QUESTIONS —
**A)** D'après le texte sur les masques de tragédie, avec quel auteur et acteur le théâtre tragique athénien est-il né au VIe siècle avant J.C. ?
**B)** Recopiez mot pour mot, dans le texte sur les masques de tragédie, tout ce qui va de « Qui est donc » jusqu'à « Il nous alerte ! ».
**C)** Dites si chacune de ces affirmations est conforme au texte sur les masques de tragédie, en répondant par oui ou non et en citant les mots du texte qui tranchent :
(i) Les masques de théâtre étaient fabriqués en terre cuite.
(ii) La figurine représentant Dionysos a été excavée à Myrina.
(iii) Les masques de théâtre sont restés les mêmes au fil des siècles.

TEXTE FOURNI —

•••

Masque de tragédie

27.07.2018
Figurine en terre cuite d'un masque de théâtre représentant Dionysos, datant du 1er ou 2ème siècle av. J.C. et excavé à Myrina Musée du Louvre (© base Atlas)

Figurine en terre cuite d'un masque de théâtre représentant Dionysos, datant du 1er ou 2ème siècle av. J.C. et excavé à Myrina Musée du Louvre (© base Atlas)

Qui est donc ce masque de la tragédie antique aux sourcils arqués et yeux écarquillés, cheveux hérissés, figé dans sa mimique, tout de couleurs criardes, avec une énorme ouverture pour la bouche ? Un personnage mais lequel ? Celui de quiconque au seuil de la limite. Il nous alerte !

Les masques du théâtre tragique de l’antiquité athénienne, née au VIe siècle  avant J.C. avec Thespis, auteur et acteur renommé de son temps, lui sont consubstantiels. On lui attribue, ou bien à son élève Phrynicos, l’origine de la tradition de se grimer la face pour jouer, qui s’est transformée en confection et port de masques. Ils accompagneront les grandes tragédies toujours jouées de nos jours des trois géants du siècle suivant, Eschyle (525-456), Sophocle (496-406) et Euripide (485-406). 
Ils étaient fabriqués en matière végétale, lin, bois, cire ou cuir. Durant les nombreux siècles qu’a perduré la culture hellénique, puis hellénistique, puis romaine enfin, ces masques de théâtre n’ont cessé d’évoluer. Mais jamais ils ne manquèrent à l’appel du jeu de l’acteur. Seules des reproductions en terre cuite nous sont restées.

•••

DONNÉES BRUTES —
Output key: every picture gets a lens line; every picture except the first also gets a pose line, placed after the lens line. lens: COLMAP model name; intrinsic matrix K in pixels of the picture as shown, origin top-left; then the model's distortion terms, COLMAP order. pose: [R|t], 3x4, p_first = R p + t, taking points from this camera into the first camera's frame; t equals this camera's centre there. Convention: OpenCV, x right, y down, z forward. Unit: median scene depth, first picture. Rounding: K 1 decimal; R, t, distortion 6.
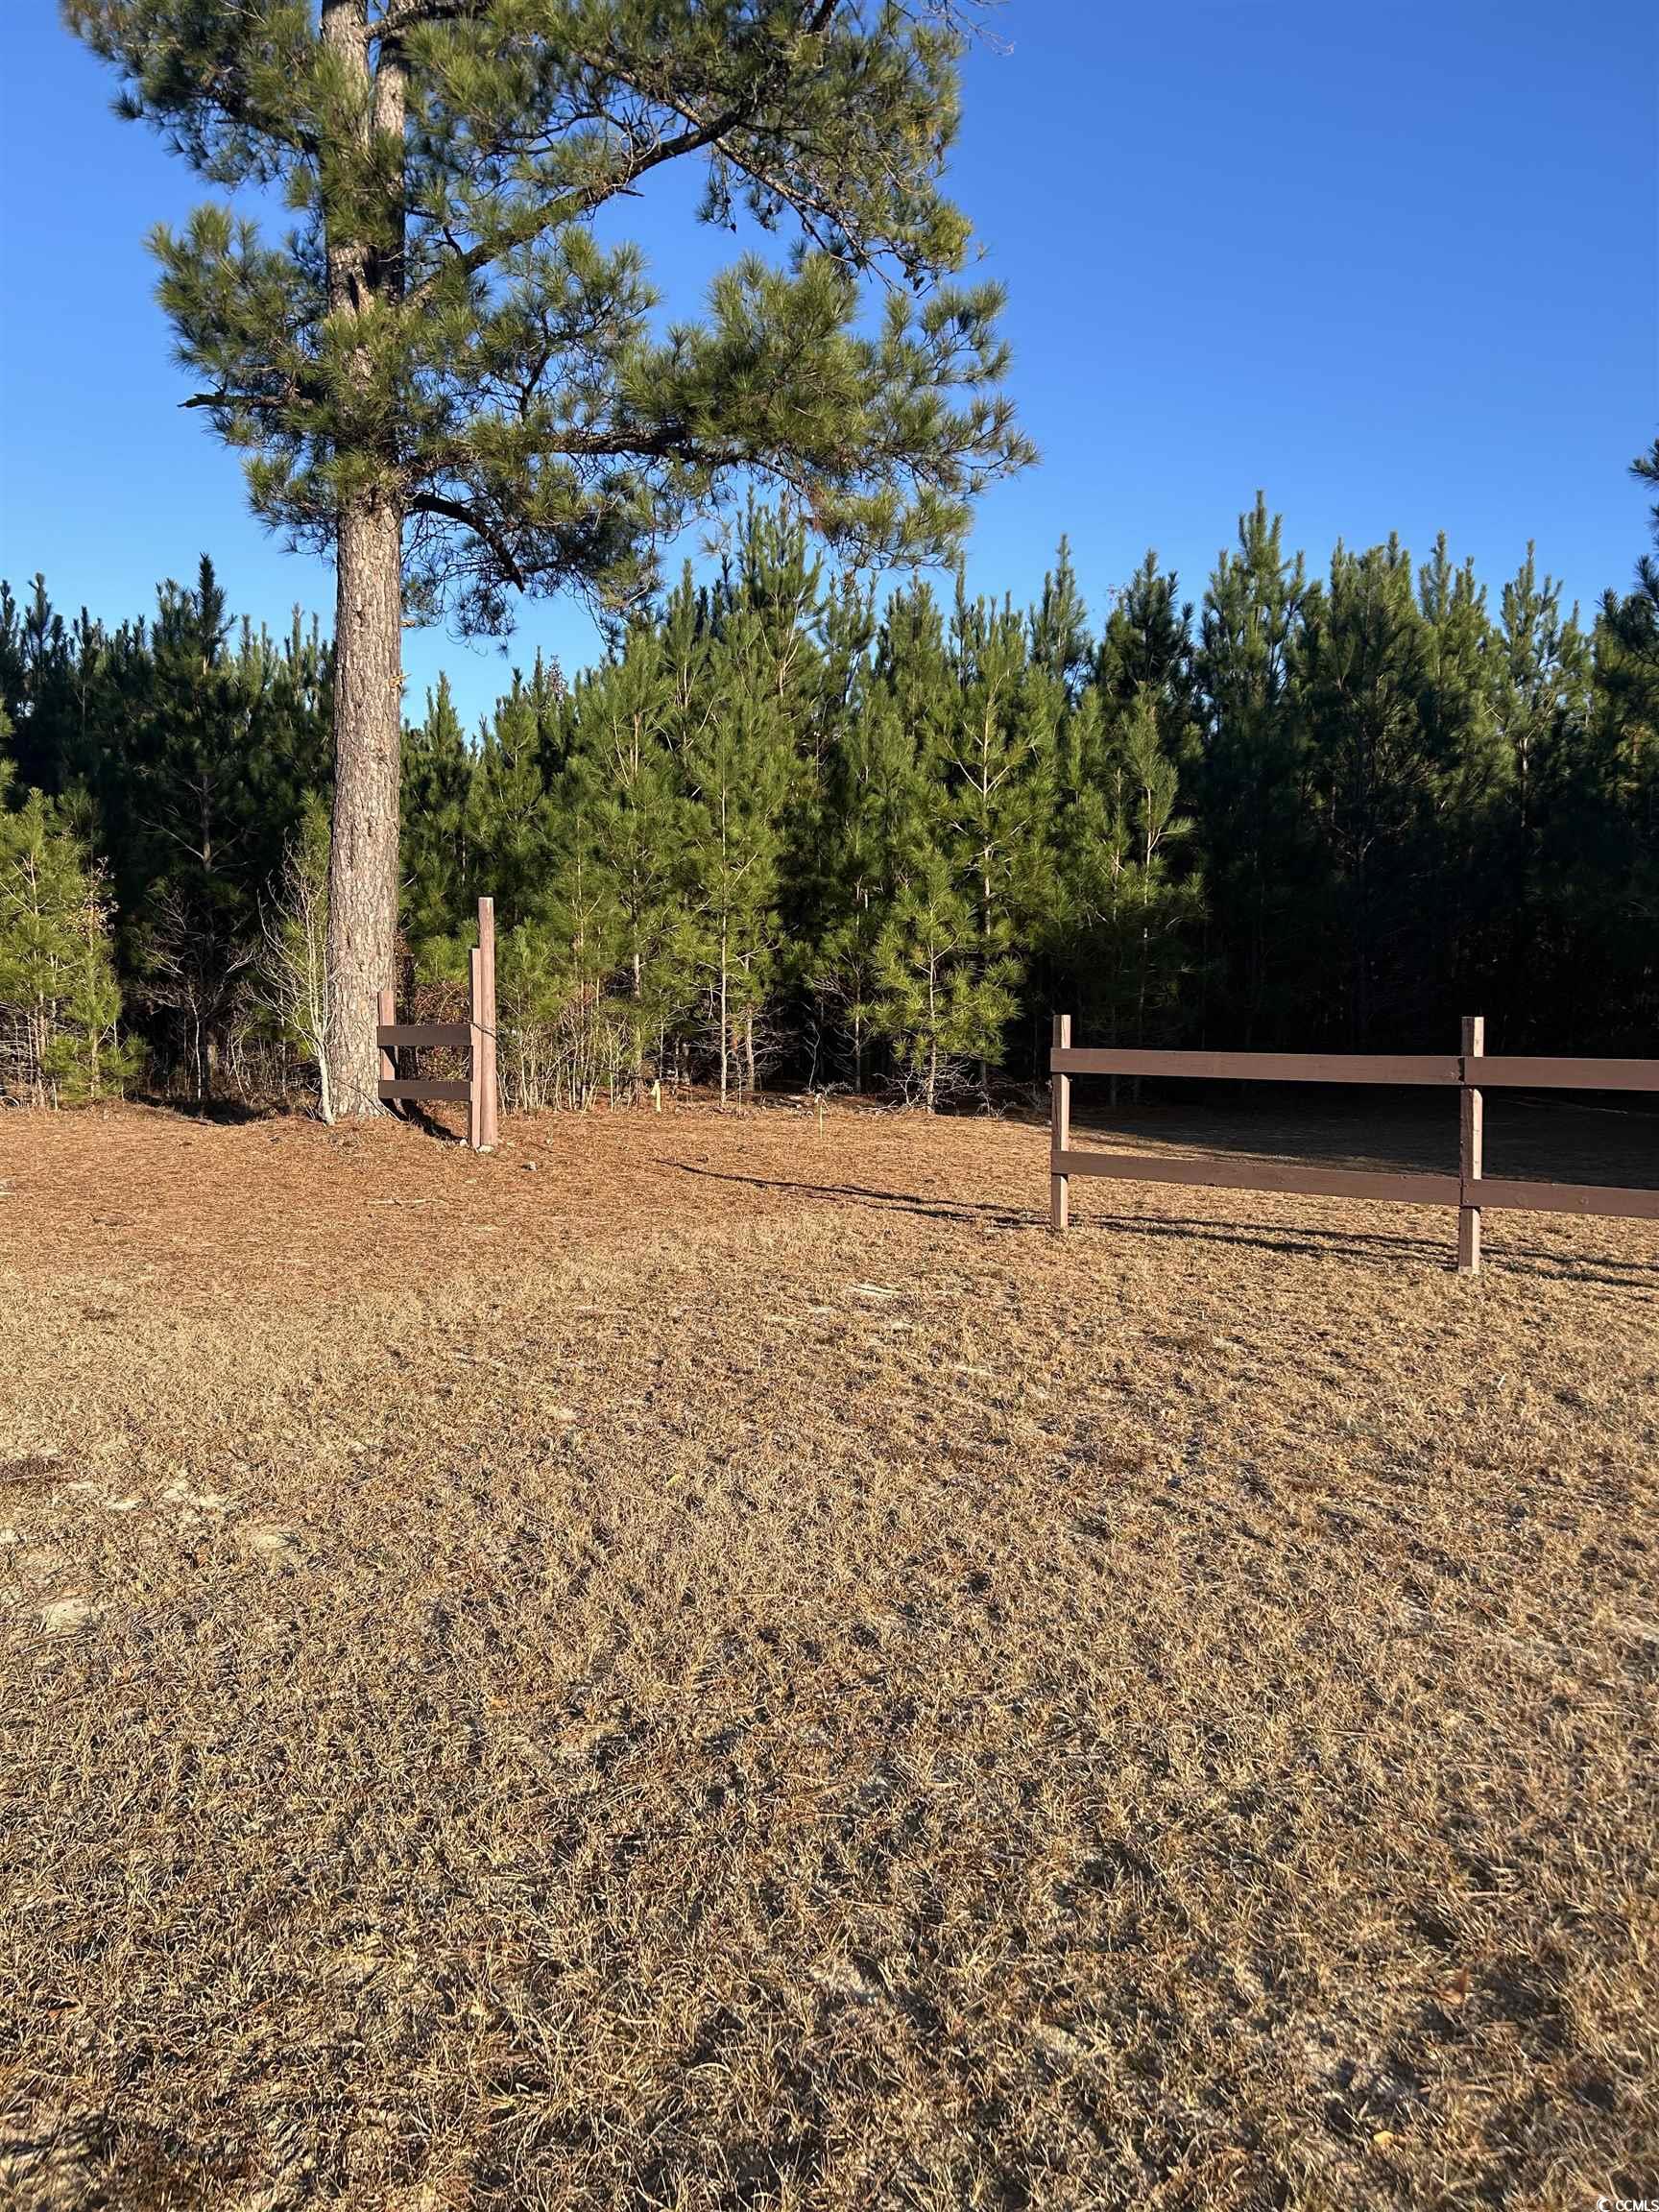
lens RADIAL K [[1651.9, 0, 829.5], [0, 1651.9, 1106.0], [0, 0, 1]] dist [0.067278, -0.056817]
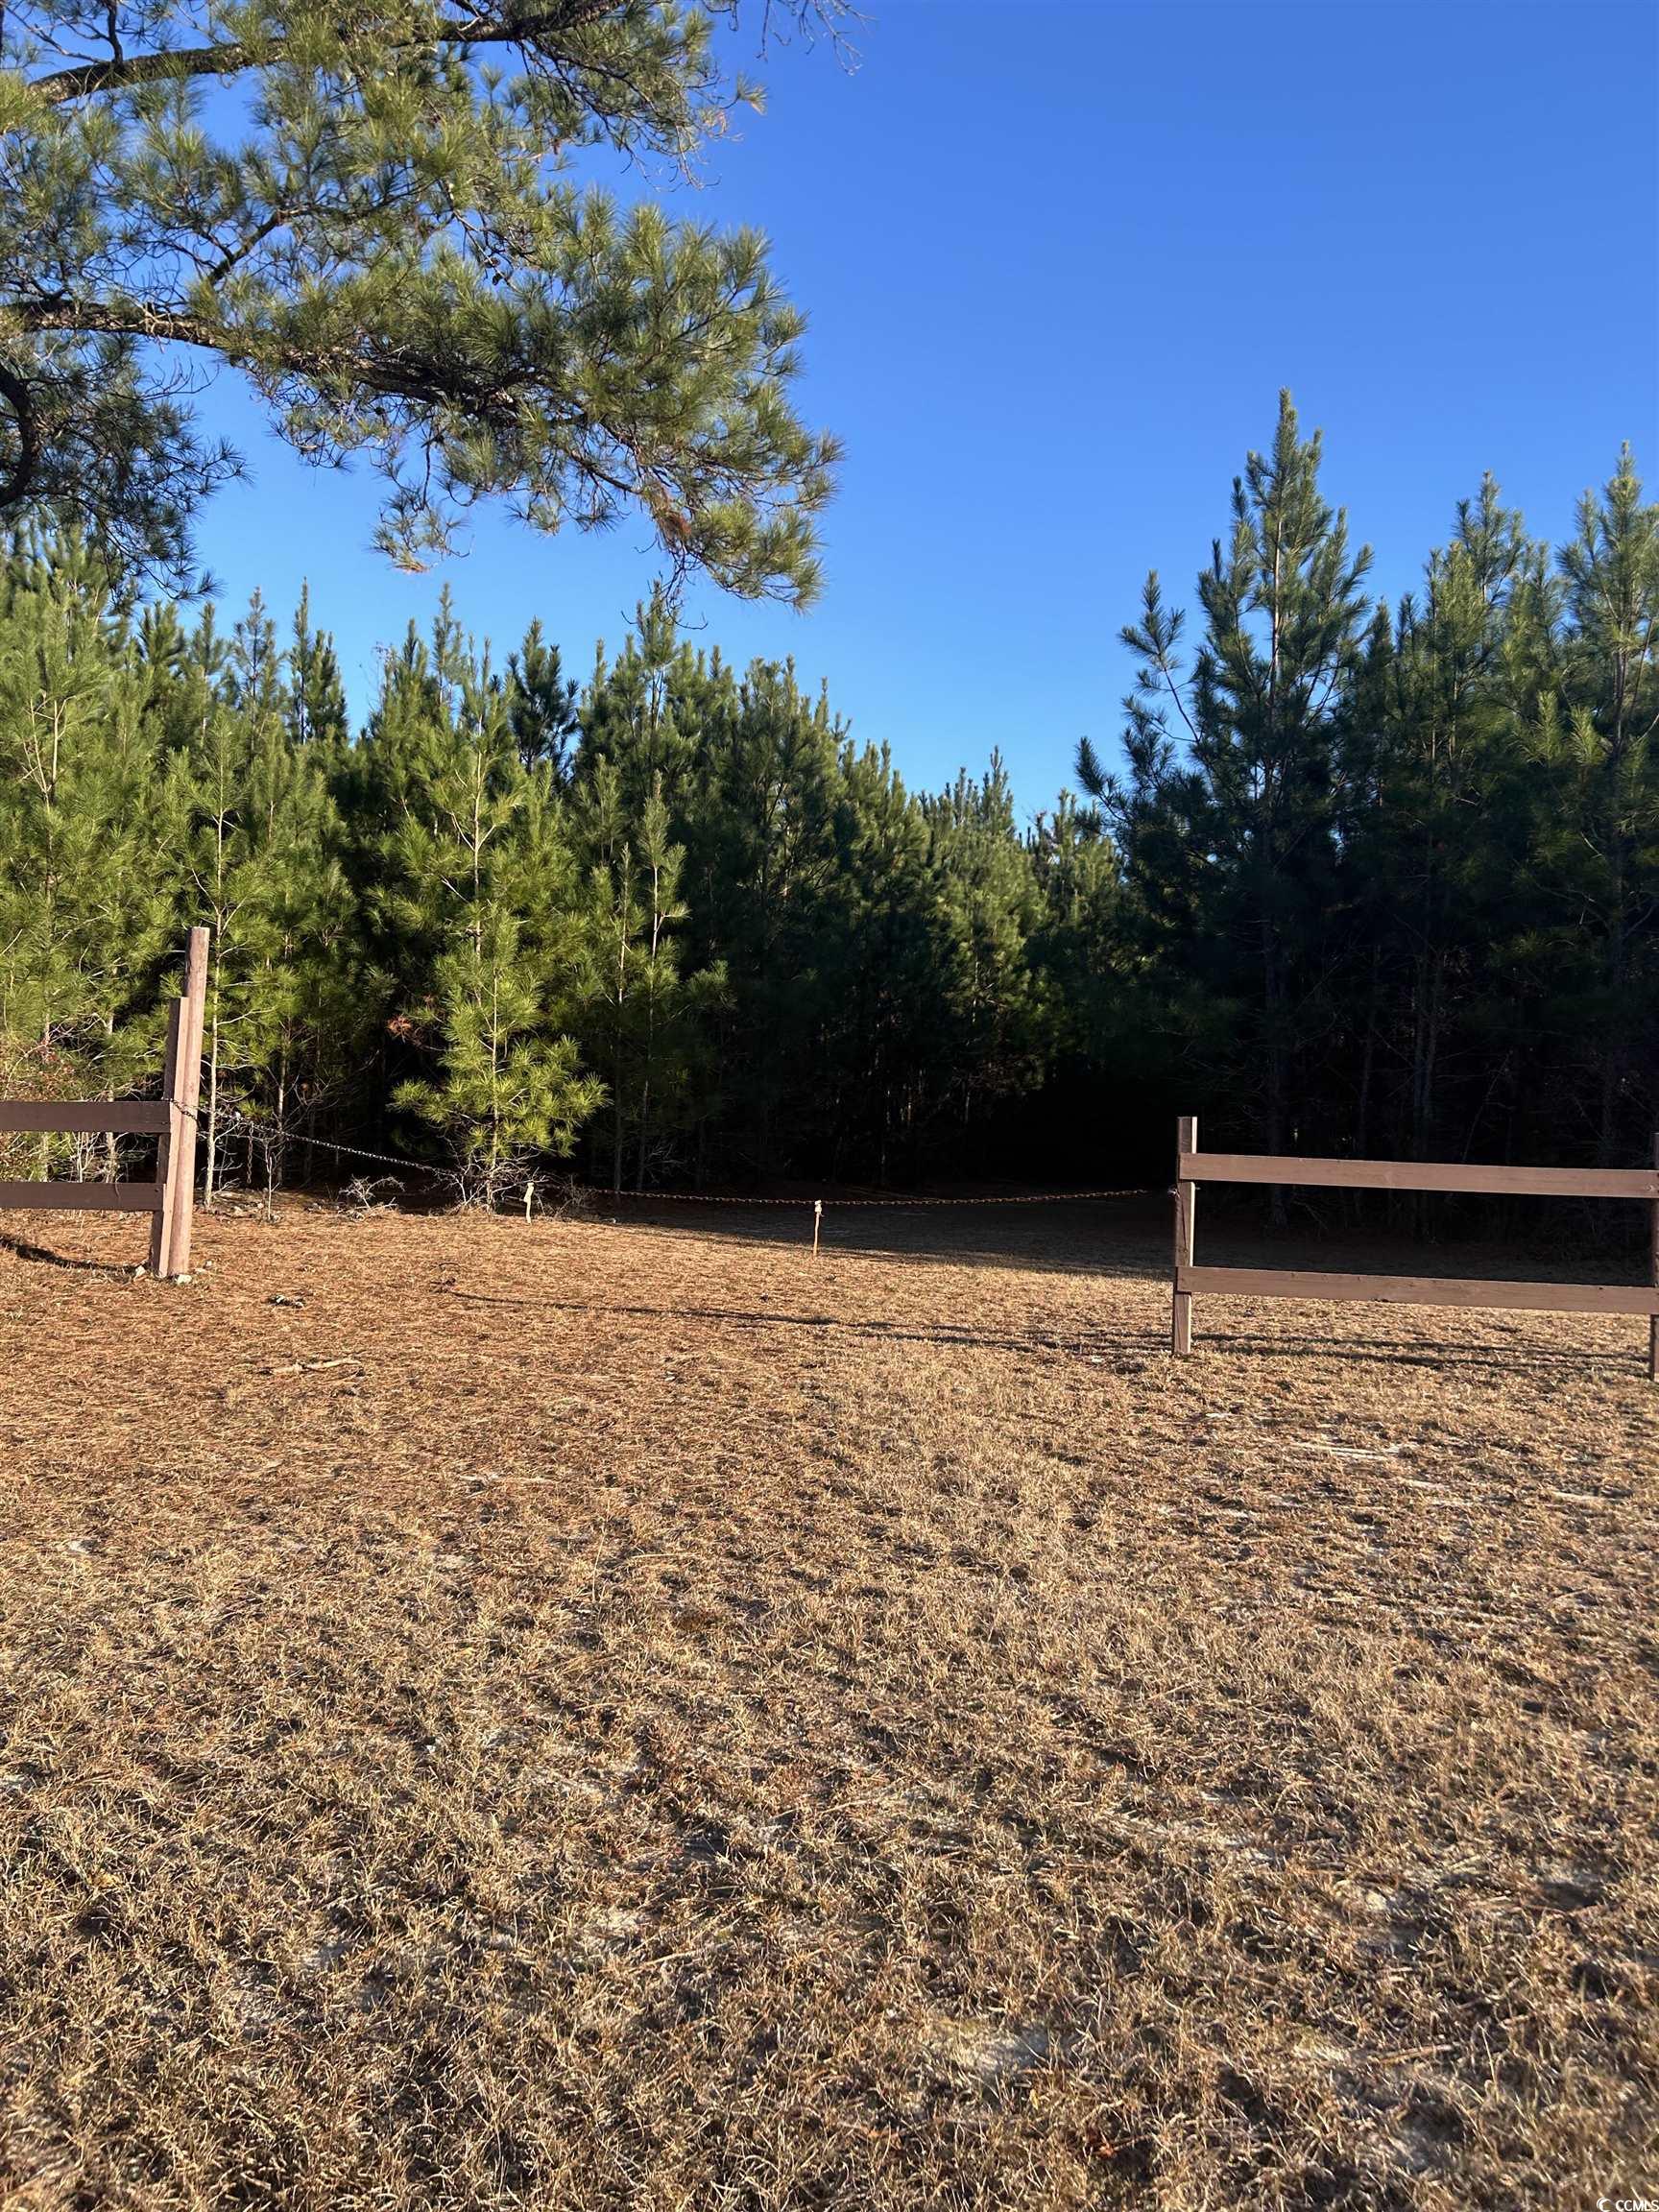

•••

RÉPONSES —
**A)** Avec Thespis.

**B)**
Qui est donc ce masque de la tragédie antique aux sourcils arqués et yeux écarquillés, cheveux hérissés, figé dans sa mimique, tout de couleurs criardes, avec une énorme ouverture pour la bouche ? Un personnage mais lequel ? Celui de quiconque au seuil de la limite. Il nous alerte !

**C)**
(i) Non : « Ils étaient fabriqués en matière végétale, lin, bois, cire ou cuir. »
(ii) Oui : « excavé à Myrina ».
(iii) Non : « ces masques de théâtre n’ont cessé d’évoluer ».